Task goal: Where a line of the data below has the string "made", copy that line.

─── Dataset content ───

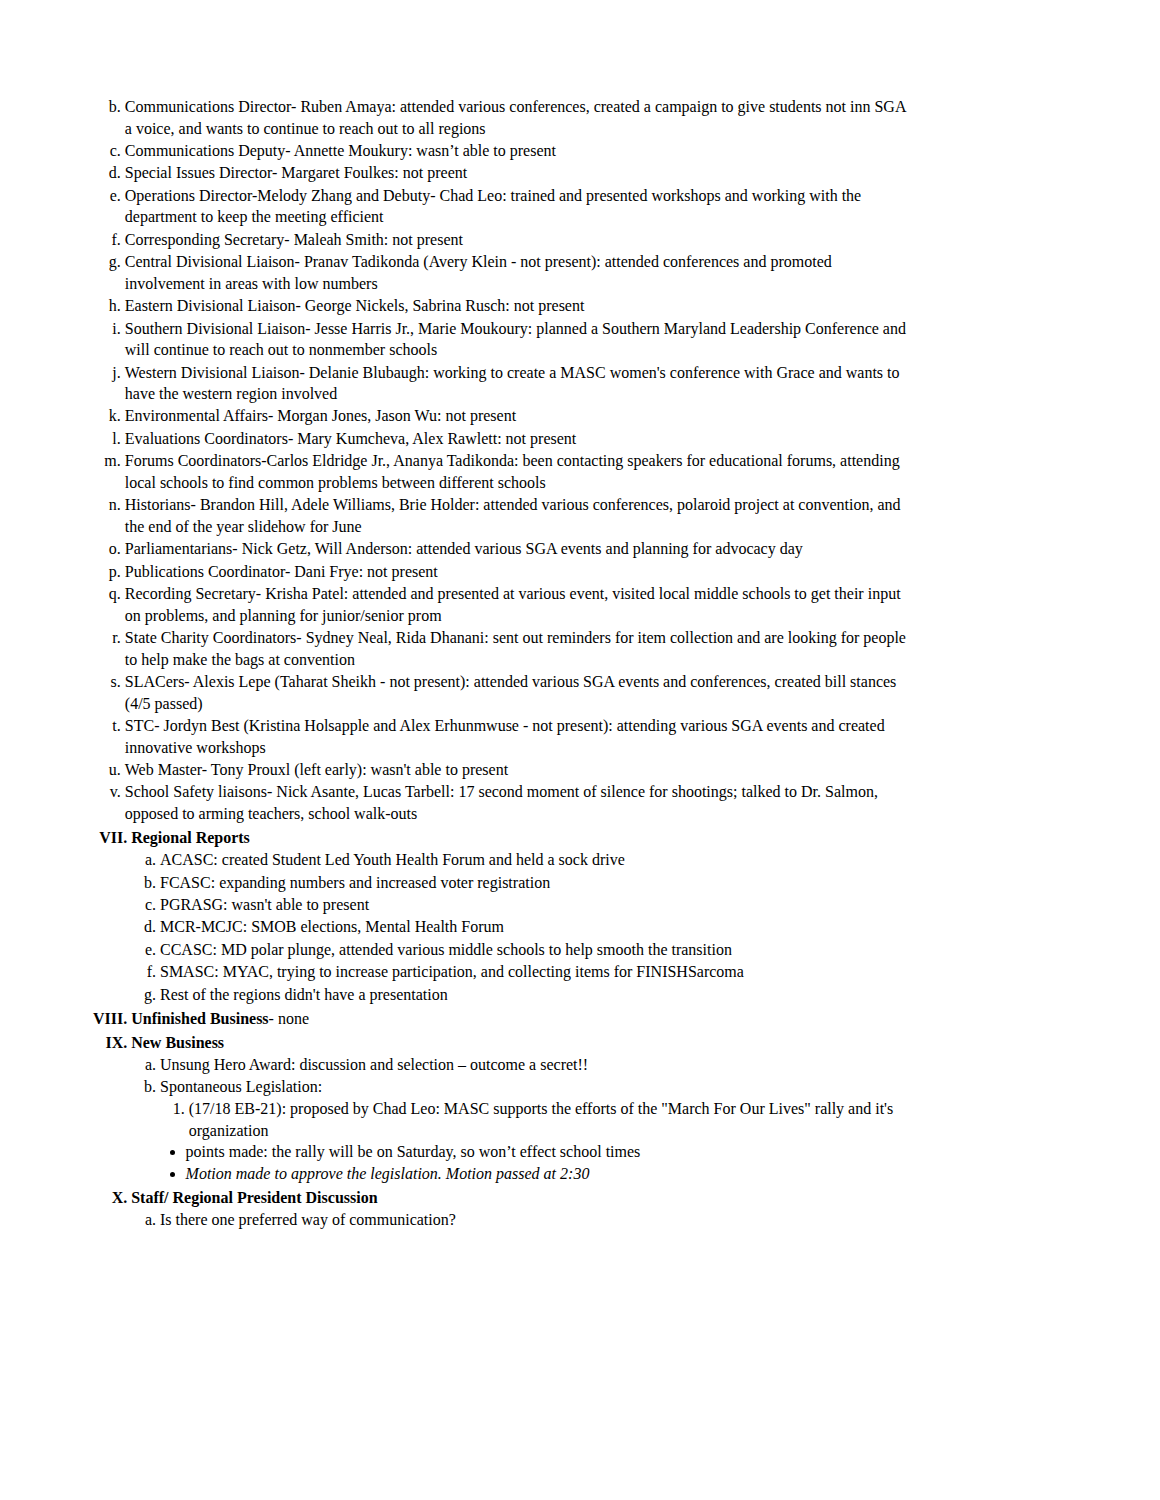Communications Director- Ruben Amaya: attended various conferences, created a campaign to give students not inn SGA a voice, and wants to continue to reach out to all regions
Communications Deputy- Annette Moukury: wasn’t able to present
Special Issues Director- Margaret Foulkes: not preent
Operations Director-Melody Zhang and Debuty- Chad Leo: trained and presented workshops and working with the department to keep the meeting efficient
Corresponding Secretary- Maleah Smith: not present
Central Divisional Liaison- Pranav Tadikonda (Avery Klein - not present): attended conferences and promoted involvement in areas with low numbers
Eastern Divisional Liaison- George Nickels, Sabrina Rusch: not present
Southern Divisional Liaison- Jesse Harris Jr., Marie Moukoury: planned a Southern Maryland Leadership Conference and will continue to reach out to nonmember schools
Western Divisional Liaison- Delanie Blubaugh: working to create a MASC women's conference with Grace and wants to have the western region involved
Environmental Affairs- Morgan Jones, Jason Wu: not present
Evaluations Coordinators- Mary Kumcheva, Alex Rawlett: not present
Forums Coordinators-Carlos Eldridge Jr., Ananya Tadikonda: been contacting speakers for educational forums, attending local schools to find common problems between different schools
Historians- Brandon Hill, Adele Williams, Brie Holder: attended various conferences, polaroid project at convention, and the end of the year slidehow for June
Parliamentarians- Nick Getz, Will Anderson: attended various SGA events and planning for advocacy day
Publications Coordinator- Dani Frye: not present
Recording Secretary- Krisha Patel: attended and presented at various event, visited local middle schools to get their input on problems, and planning for junior/senior prom
State Charity Coordinators- Sydney Neal, Rida Dhanani: sent out reminders for item collection and are looking for people to help make the bags at convention
SLACers- Alexis Lepe (Taharat Sheikh - not present): attended various SGA events and conferences, created bill stances (4/5 passed)
STC- Jordyn Best (Kristina Holsapple and Alex Erhunmwuse - not present): attending various SGA events and created innovative workshops
Web Master- Tony Prouxl (left early): wasn't able to present
School Safety liaisons- Nick Asante, Lucas Tarbell: 17 second moment of silence for shootings; talked to Dr. Salmon, opposed to arming teachers, school walk-outs
Regional Reports
ACASC: created Student Led Youth Health Forum and held a sock drive
FCASC: expanding numbers and increased voter registration
PGRASG: wasn't able to present
MCR-MCJC: SMOB elections, Mental Health Forum
CCASC: MD polar plunge, attended various middle schools to help smooth the transition
SMASC: MYAC, trying to increase participation, and collecting items for FINISHSarcoma
Rest of the regions didn't have a presentation
Unfinished Business- none
New Business
Unsung Hero Award: discussion and selection – outcome a secret!!
Spontaneous Legislation:
(17/18 EB-21): proposed by Chad Leo: MASC supports the efforts of the "March For Our Lives" rally and it's organization
points made: the rally will be on Saturday, so won’t effect school times
Motion made to approve the legislation. Motion passed at 2:30
Staff/ Regional President Discussion
Is there one preferred way of communication?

───

Result for this task:
points made: the rally will be on Saturday, so won’t effect school times
Motion made to approve the legislation. Motion passed at 2:30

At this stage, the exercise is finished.